Waiver of medical exam requirement

  • The law does allow for the medical exam for a non-migrating child to be waived if in the circumstances it would be "unreasonable" for it to be undertaken
  • If, for example, you have no legal custody or access rights to the child, then if you send documentation of this it will normally be accepted.
  • If you do have access rights to the child then you will normally be expected to arrange a medical. In many countries, the custodial parent has no legal right to veto this. If you have no legal right to arrange a medical, then DIAC will normally expect to see evidence of this (eg letter from local lawyer explaining the law).
  • In addition to showing documentation of the legal situation as it applies to your case, you will probably have to complete a Statutory Declaration explaining your relationship with the child and the other parent and how the estrangement developed.

What happens if I later on want to sponsor the child?

  • Obtaining a waiver of the medical requirement as outlined above does not legally bar you from sponsoring the child in future.
  • However, DIAC will want to see some strong evidence that circumstances have changed in a way that cannot be foreseen.

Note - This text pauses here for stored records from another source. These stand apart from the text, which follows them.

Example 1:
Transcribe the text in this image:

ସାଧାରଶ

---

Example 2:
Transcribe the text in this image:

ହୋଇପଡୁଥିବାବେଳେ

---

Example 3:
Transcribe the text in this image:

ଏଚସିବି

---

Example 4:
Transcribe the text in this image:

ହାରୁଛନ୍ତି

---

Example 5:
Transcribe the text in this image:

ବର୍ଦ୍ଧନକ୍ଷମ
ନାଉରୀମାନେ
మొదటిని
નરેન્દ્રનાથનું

For example, if the custodial parent has died or become incapacitated.
  • It is possible that many years after migrating the child will want to be sponsored (if still aged under 18).
    • For example, if the child has now reached mid teens and wants to get to know the other parent.
    • If a long time has passed since the initial migration and the child is healthy, then normally a visa sponsorship could be done at that point (subject to necessary legal consent from the other parent).
    • However it is essential to obtain professional assistance before doing any sponsorship of this nature and strongly advisable to wait until after you have become an Australian citizen.
  • This is why it is best to get the child to do medicals if possible : it makes it possible to more easily sponsor the (under 18) child to migrate to Australia later on.

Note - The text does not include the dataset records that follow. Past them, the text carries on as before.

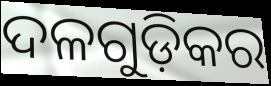
ଦଳଗୁଡ଼ିକର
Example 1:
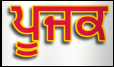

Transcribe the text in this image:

ਪੂਜਕ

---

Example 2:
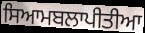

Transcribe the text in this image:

ਸਿਆਮਬਲਾਪੀਤੀਆ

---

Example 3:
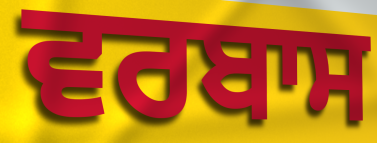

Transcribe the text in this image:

ਵਰਬਾਸ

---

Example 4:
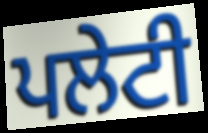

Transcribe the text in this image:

ਪਲੇਟੀ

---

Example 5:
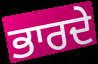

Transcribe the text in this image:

ਭਾਰਦੇ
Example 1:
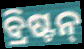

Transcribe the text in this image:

ବ୍ରିଷ୍ଟନ୍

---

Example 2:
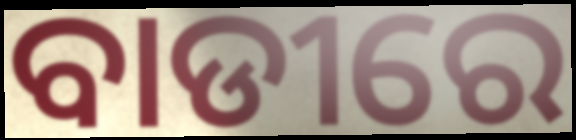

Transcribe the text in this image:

ବାଡୀରେ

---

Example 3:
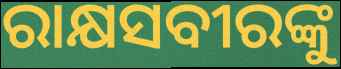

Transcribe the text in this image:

ରାକ୍ଷସବୀରଙ୍କୁ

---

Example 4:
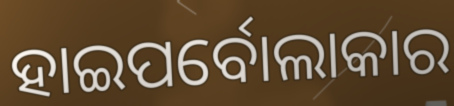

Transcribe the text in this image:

ହାଇପର୍ବୋଲାକାର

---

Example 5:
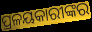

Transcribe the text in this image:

ପ୍ରଳୟକାରୀଙ୍କର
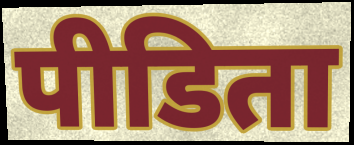
पीडिता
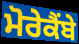
ਮੋਰੇਕੈਂਬੇ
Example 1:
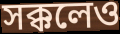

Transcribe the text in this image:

সক্কলেও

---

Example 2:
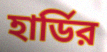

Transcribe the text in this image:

হার্ডির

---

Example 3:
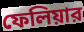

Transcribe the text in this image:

ফেলিয়ার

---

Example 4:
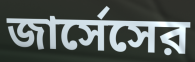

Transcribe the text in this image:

জার্সেসের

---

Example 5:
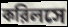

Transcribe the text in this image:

করিলসে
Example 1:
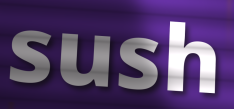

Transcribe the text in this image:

sush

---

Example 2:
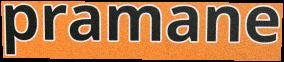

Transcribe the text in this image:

pramane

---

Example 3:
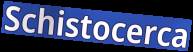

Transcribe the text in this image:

Schistocerca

What if the child is close to age 18?

  • It is possible that a child who is close to age 18 may independently refuse to undergo medicals and police checks, if not migrating with a parent.
  • DIAC usually deal with these cases on an individual basis. If a waiver is granted to a child of that age then it is quite likely that the child can never be sponsored to migrate to Australia (other than in the most exceptional of circumstances).
  • If the child turns 18 before your visa application is decided, then provided that you are not financially responsible for the child's basic needs then normally the child ceases to be "dependent" and your visa application can proceed without considering the need for a waiver.

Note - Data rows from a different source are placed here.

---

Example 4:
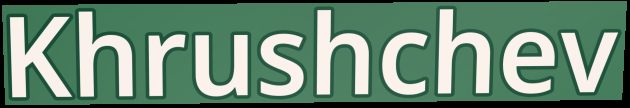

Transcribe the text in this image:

Khrushchev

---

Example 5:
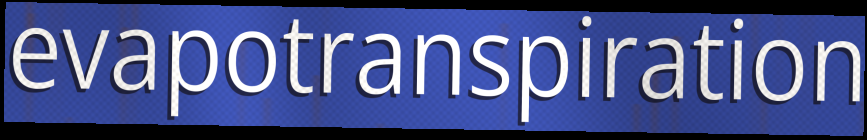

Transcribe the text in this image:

evapotranspiration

Identity requirements for medical exams

  • Most medical exam providers require positive identification, usually a passport
  • If your child does not have a passport, or if the other parent will not release the passport, then you should discuss with your case officer and failing that, get immediate professional advice. Bear in mind that many migration agents are not familiar with this area and you need to choose one who is.
  • In the United Kingdom, a custodial parent does not normally have the right to veto the issuance of a British passport

The moral question

  • If you are leaving a child behind with another parent have you considered the impact on that child?
  • This applies especially if the other parent is negligent or violent and the child needs your support.
  • Is there any option to get custody of the child?